[Opening Data provided section]

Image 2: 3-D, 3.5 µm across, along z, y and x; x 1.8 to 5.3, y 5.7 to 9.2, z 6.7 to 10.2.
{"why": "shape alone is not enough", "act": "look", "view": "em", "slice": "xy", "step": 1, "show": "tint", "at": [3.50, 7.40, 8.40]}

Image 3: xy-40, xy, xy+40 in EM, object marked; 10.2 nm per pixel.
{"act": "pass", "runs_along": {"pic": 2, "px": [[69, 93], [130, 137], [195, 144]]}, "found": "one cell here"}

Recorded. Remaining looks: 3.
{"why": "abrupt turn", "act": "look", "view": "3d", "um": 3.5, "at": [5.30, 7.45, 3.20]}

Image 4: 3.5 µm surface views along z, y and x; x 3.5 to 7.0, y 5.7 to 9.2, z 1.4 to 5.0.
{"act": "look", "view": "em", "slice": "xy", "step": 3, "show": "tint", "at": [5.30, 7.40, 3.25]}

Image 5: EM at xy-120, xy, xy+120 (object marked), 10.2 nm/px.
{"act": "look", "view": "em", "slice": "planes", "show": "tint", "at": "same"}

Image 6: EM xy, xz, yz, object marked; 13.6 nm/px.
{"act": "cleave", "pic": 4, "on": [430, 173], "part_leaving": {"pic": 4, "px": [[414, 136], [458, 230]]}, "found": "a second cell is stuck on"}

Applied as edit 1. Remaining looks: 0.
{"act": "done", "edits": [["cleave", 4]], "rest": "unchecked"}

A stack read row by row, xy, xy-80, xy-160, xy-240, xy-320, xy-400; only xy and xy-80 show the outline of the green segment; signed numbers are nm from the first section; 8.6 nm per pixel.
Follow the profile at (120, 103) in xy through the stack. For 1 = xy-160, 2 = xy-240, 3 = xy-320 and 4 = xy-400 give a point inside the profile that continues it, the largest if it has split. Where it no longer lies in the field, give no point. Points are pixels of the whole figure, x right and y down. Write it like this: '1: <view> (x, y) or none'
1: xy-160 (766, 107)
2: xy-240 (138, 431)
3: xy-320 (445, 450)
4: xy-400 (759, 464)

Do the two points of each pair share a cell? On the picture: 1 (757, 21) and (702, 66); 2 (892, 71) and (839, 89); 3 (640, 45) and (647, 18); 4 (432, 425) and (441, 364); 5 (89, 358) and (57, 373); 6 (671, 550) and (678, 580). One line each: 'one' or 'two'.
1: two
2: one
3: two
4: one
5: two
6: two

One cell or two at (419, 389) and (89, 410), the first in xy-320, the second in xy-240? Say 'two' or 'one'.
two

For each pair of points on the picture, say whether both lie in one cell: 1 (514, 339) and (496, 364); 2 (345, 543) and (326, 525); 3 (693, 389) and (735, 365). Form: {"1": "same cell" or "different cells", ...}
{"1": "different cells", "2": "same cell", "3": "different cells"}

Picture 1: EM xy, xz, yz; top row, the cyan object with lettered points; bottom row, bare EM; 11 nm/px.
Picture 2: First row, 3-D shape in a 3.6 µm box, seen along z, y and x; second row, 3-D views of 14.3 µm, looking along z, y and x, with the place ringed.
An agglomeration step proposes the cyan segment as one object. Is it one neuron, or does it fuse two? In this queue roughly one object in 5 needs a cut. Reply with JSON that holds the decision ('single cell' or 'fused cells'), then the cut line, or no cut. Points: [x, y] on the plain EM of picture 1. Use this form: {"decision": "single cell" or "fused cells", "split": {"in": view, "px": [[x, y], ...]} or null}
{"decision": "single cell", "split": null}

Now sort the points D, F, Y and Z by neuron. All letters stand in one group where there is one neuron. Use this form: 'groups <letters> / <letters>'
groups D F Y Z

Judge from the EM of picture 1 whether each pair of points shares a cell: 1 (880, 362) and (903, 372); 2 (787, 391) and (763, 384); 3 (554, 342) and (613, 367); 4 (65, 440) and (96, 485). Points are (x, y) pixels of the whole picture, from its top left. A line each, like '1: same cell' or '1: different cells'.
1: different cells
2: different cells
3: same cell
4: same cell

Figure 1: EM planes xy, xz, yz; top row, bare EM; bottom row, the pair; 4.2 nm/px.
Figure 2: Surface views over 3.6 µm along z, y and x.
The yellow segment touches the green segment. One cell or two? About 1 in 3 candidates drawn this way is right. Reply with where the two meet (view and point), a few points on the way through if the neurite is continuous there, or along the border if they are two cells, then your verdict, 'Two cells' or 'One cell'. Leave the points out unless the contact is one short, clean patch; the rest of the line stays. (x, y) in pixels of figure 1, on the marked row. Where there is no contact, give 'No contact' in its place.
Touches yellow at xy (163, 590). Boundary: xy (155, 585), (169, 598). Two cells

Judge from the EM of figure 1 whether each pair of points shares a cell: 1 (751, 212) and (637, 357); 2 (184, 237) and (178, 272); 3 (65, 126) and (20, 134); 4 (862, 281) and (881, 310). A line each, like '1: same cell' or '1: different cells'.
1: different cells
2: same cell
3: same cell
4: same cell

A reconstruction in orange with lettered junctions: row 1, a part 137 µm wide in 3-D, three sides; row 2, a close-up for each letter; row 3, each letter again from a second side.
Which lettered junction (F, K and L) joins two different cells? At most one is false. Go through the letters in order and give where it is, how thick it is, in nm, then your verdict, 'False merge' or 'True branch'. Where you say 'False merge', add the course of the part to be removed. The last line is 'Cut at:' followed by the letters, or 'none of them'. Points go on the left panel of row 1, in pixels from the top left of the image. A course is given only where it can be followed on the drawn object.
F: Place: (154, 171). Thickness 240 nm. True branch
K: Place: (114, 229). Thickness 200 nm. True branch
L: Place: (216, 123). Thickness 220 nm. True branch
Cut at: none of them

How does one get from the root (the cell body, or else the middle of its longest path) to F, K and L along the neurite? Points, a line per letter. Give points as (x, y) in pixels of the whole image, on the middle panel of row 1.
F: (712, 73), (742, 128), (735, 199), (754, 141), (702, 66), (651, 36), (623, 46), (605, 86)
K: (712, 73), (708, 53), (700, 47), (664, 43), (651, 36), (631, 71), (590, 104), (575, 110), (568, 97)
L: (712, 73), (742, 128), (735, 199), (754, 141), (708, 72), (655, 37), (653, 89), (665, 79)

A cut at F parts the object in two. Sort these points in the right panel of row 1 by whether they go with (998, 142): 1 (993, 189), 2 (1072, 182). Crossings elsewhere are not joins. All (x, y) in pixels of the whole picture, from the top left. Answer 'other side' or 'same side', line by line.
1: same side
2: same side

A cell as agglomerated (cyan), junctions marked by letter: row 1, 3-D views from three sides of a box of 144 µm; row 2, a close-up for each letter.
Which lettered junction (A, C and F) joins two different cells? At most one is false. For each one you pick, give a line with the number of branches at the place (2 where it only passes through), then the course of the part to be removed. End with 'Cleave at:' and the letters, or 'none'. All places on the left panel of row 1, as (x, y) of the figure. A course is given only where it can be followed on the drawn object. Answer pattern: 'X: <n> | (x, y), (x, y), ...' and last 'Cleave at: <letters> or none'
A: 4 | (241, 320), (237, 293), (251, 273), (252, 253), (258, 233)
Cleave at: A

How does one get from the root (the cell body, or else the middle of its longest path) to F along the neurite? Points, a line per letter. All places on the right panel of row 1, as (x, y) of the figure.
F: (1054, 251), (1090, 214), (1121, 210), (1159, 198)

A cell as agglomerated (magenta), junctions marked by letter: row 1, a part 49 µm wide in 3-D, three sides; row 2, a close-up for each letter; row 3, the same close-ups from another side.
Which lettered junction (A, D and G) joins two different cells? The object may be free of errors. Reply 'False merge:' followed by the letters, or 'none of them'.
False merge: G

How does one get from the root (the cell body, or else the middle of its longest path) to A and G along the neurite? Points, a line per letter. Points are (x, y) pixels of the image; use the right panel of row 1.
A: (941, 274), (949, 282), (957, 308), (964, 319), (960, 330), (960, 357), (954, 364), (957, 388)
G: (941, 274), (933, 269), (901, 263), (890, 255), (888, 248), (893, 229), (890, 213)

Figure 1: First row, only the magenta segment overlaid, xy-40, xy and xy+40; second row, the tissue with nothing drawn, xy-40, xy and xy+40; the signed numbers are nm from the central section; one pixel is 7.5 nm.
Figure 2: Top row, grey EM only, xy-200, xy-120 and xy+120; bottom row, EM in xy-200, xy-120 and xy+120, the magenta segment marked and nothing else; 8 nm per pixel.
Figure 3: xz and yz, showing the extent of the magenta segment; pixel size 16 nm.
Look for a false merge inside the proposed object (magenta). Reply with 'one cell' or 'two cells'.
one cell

[Closing Data provided section]

What you have to do –
Reproduce exactly the lines from the beginning of the entries above up to and including the line that contains "A stack read".

Reply to the exercise –
Image 2: 3-D, 3.5 µm across, along z, y and x; x 1.8 to 5.3, y 5.7 to 9.2, z 6.7 to 10.2.
{"why": "shape alone is not enough", "act": "look", "view": "em", "slice": "xy", "step": 1, "show": "tint", "at": [3.50, 7.40, 8.40]}

Image 3: xy-40, xy, xy+40 in EM, object marked; 10.2 nm per pixel.
{"act": "pass", "runs_along": {"pic": 2, "px": [[69, 93], [130, 137], [195, 144]]}, "found": "one cell here"}

Recorded. Remaining looks: 3.
{"why": "abrupt turn", "act": "look", "view": "3d", "um": 3.5, "at": [5.30, 7.45, 3.20]}

Image 4: 3.5 µm surface views along z, y and x; x 3.5 to 7.0, y 5.7 to 9.2, z 1.4 to 5.0.
{"act": "look", "view": "em", "slice": "xy", "step": 3, "show": "tint", "at": [5.30, 7.40, 3.25]}

Image 5: EM at xy-120, xy, xy+120 (object marked), 10.2 nm/px.
{"act": "look", "view": "em", "slice": "planes", "show": "tint", "at": "same"}

Image 6: EM xy, xz, yz, object marked; 13.6 nm/px.
{"act": "cleave", "pic": 4, "on": [430, 173], "part_leaving": {"pic": 4, "px": [[414, 136], [458, 230]]}, "found": "a second cell is stuck on"}

Applied as edit 1. Remaining looks: 0.
{"act": "done", "edits": [["cleave", 4]], "rest": "unchecked"}

A stack read row by row, xy, xy-80, xy-160, xy-240, xy-320, xy-400; only xy and xy-80 show the outline of the green segment; signed numbers are nm from the first section; 8.6 nm per pixel.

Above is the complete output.